Recovering a Large Corrupt BZip2

By Paulus, 10 August, 2013

Out of the blue last month, my AMCC (LSI) 3Ware 9650SE failed. Before I continue, I want to assure you that I did have a back up, albeit a few months old, but a backup nonetheless. Luckily, I was able to purchase the same model RAID card to replace the faulty one. After installing and rebuilding the RAID I found that some files were corrupted. So I pulled the backup, and compared the backup files with the current version:

diff -q /mnt/backup/home /home | grep -v "Only in /mnt/backup/home" 

I was only interested in files that differed and knowing that there were bound to be files that existed in one location and not the other due to a spring cleaning. When I wanted to compare my samba directory, which was in a different archive, I found that the archive was corrupt. When I ran bzip2recover, I ran into another issue. The issue was that the archive has more than 50,000 blocks. The only way to get around this limitation was to edit the bzip2recover file by modifying line 294:

#define BZ_MAX_HANDLED_BLOCKS 50000

After compiling and running bzip2recover I ended up with about 100,000+ rec*.bz2 files making the following command unusable:

cat rec*.bz2 > recovered.bz2

Since the maximum command line arguments is set to 32 in the include/linux/binfmts.h of the Linux kernel:

#define MAX_ARG_PAGES 32

Modifying the kernel just for this doesn't make sense. So I ran the following shell script:

for FILE in `find . -type f -iname rec*.bz2`
do
cat $FILE >> recovered.bz2
done

JOB A » Please convert the lines of the listing below, starting at the line that contains "Bolsas de mestrado e doutorado" and ending at the line that contains "Acesso a sistemas", into a numbered list with blank lines left out.

SUPPLIED MATERIAL »
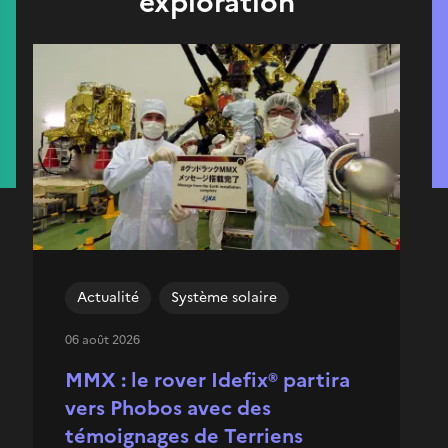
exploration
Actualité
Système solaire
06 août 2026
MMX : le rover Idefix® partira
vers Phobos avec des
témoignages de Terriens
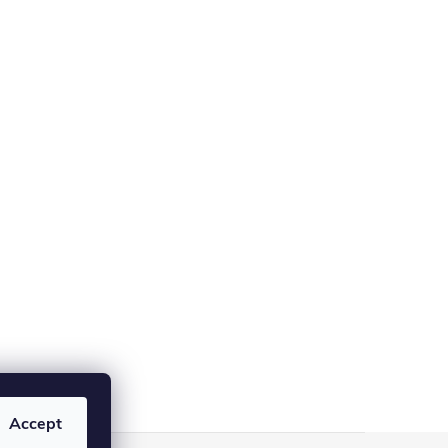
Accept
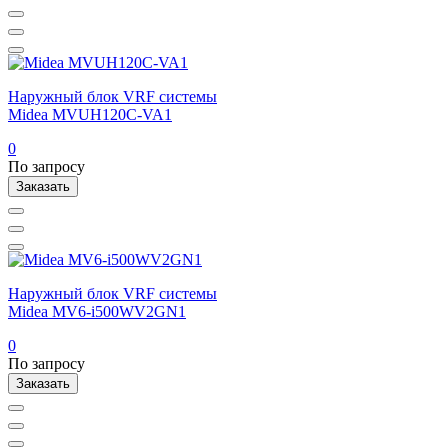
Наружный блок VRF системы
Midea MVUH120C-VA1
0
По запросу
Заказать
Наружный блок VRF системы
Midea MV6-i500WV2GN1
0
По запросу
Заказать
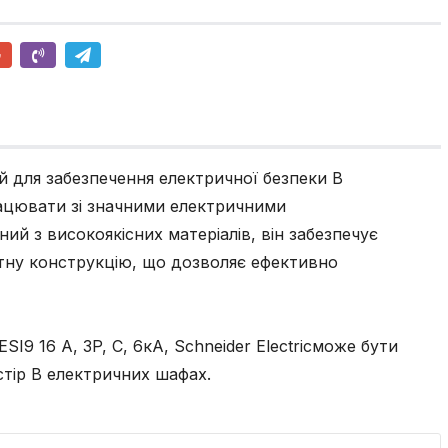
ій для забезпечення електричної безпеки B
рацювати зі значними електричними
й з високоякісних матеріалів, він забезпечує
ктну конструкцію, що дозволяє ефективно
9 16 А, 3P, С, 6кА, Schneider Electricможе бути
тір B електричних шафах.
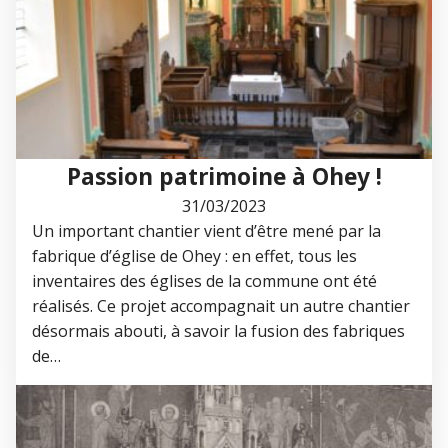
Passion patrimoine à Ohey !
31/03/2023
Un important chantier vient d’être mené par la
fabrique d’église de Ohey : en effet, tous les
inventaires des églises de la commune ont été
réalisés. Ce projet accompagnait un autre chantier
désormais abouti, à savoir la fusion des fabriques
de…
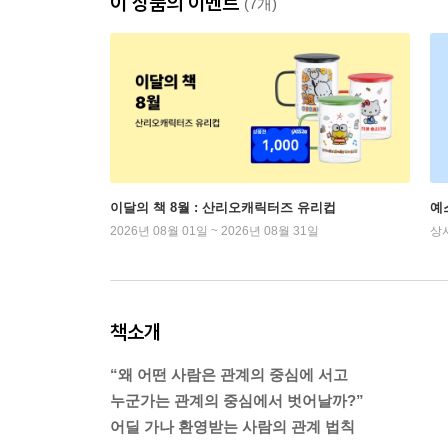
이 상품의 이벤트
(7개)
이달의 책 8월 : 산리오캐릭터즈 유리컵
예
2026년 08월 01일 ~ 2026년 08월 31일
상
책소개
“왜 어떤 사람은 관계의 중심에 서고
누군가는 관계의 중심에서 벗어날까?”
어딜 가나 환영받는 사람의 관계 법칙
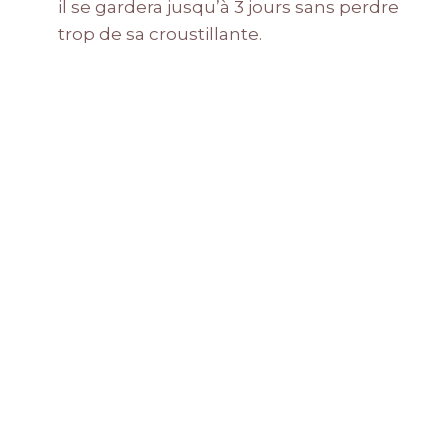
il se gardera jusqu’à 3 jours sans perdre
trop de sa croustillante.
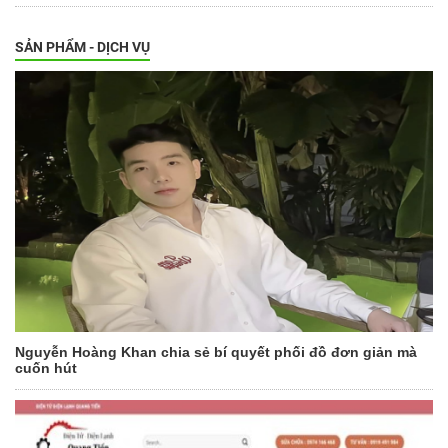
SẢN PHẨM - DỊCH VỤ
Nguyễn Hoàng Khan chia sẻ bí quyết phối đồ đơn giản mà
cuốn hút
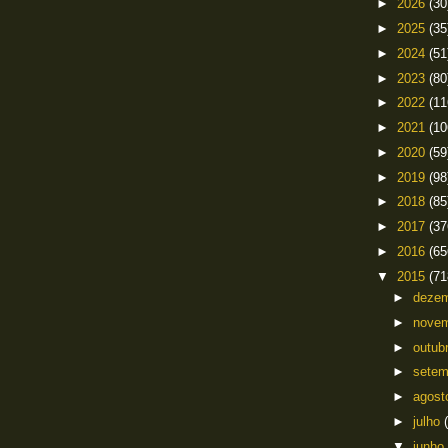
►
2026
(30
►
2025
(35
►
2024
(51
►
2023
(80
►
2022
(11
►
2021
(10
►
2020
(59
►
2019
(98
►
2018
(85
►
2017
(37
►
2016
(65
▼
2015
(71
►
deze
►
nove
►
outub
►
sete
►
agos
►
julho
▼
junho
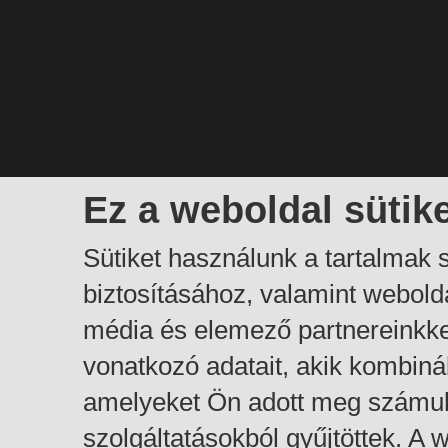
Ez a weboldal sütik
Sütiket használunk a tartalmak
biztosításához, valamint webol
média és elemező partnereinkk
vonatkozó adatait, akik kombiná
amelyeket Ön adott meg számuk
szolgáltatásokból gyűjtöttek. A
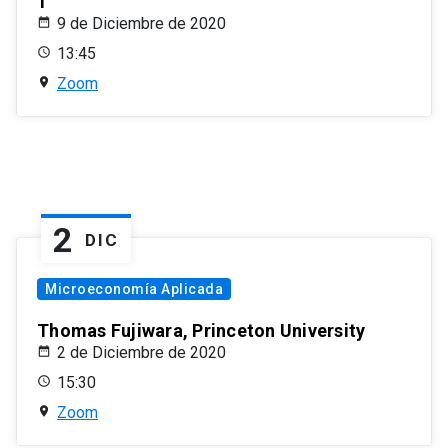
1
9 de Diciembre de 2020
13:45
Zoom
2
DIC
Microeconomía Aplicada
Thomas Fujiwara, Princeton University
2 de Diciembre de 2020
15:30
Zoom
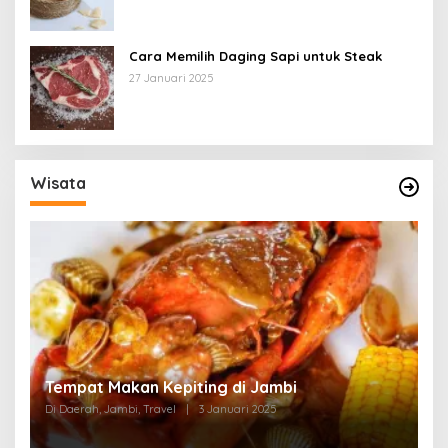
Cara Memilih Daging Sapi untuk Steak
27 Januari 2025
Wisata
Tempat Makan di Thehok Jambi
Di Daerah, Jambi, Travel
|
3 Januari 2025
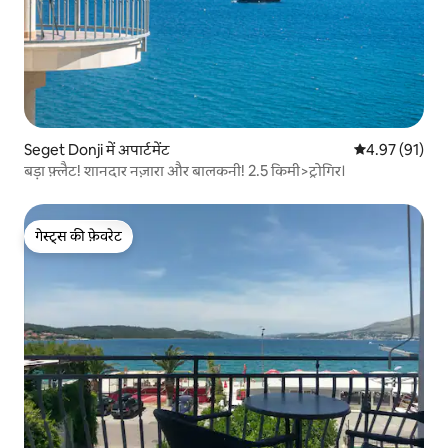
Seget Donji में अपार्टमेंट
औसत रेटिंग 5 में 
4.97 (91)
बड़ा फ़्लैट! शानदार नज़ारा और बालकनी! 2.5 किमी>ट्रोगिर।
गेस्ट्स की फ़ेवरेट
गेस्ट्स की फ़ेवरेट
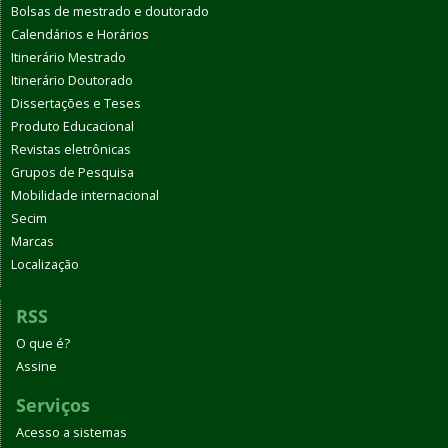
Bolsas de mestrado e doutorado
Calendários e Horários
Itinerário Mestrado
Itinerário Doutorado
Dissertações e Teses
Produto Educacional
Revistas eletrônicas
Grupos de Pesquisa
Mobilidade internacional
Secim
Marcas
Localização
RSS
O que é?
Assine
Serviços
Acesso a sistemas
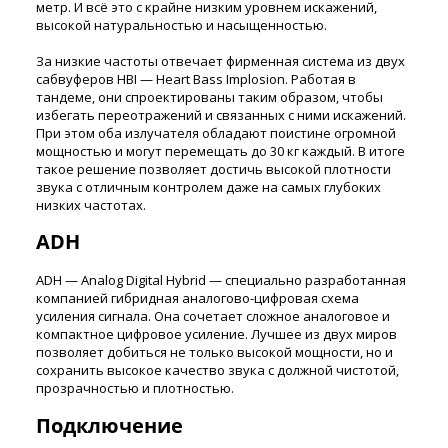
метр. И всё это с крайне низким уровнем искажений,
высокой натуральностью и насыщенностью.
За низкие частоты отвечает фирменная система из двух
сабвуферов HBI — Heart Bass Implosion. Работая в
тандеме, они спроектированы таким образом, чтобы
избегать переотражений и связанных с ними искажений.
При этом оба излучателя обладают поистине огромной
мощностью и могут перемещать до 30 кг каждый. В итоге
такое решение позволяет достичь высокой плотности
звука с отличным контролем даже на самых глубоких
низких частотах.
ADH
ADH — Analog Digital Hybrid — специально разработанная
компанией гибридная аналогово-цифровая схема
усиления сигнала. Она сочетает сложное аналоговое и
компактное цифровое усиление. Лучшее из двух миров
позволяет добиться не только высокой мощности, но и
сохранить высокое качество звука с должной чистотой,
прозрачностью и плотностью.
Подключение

JOB B » Name every command-line program that is called in the shell commands printed in the bzip2 recovery post.

RESPONSE AREA A »
1. Bolsas de mestrado e doutorado
2. Calendários e Horários
3. Itinerário Mestrado
4. Itinerário Doutorado
5. Dissertações e Teses
6. Produto Educacional
7. Revistas eletrônicas
8. Grupos de Pesquisa
9. Mobilidade internacional
10. Secim
11. Marcas
12. Localização
13. RSS
14. O que é?
15. Assine
16. Serviços
17. Acesso a sistemas

RESPONSE AREA B » diff, grep, cat, find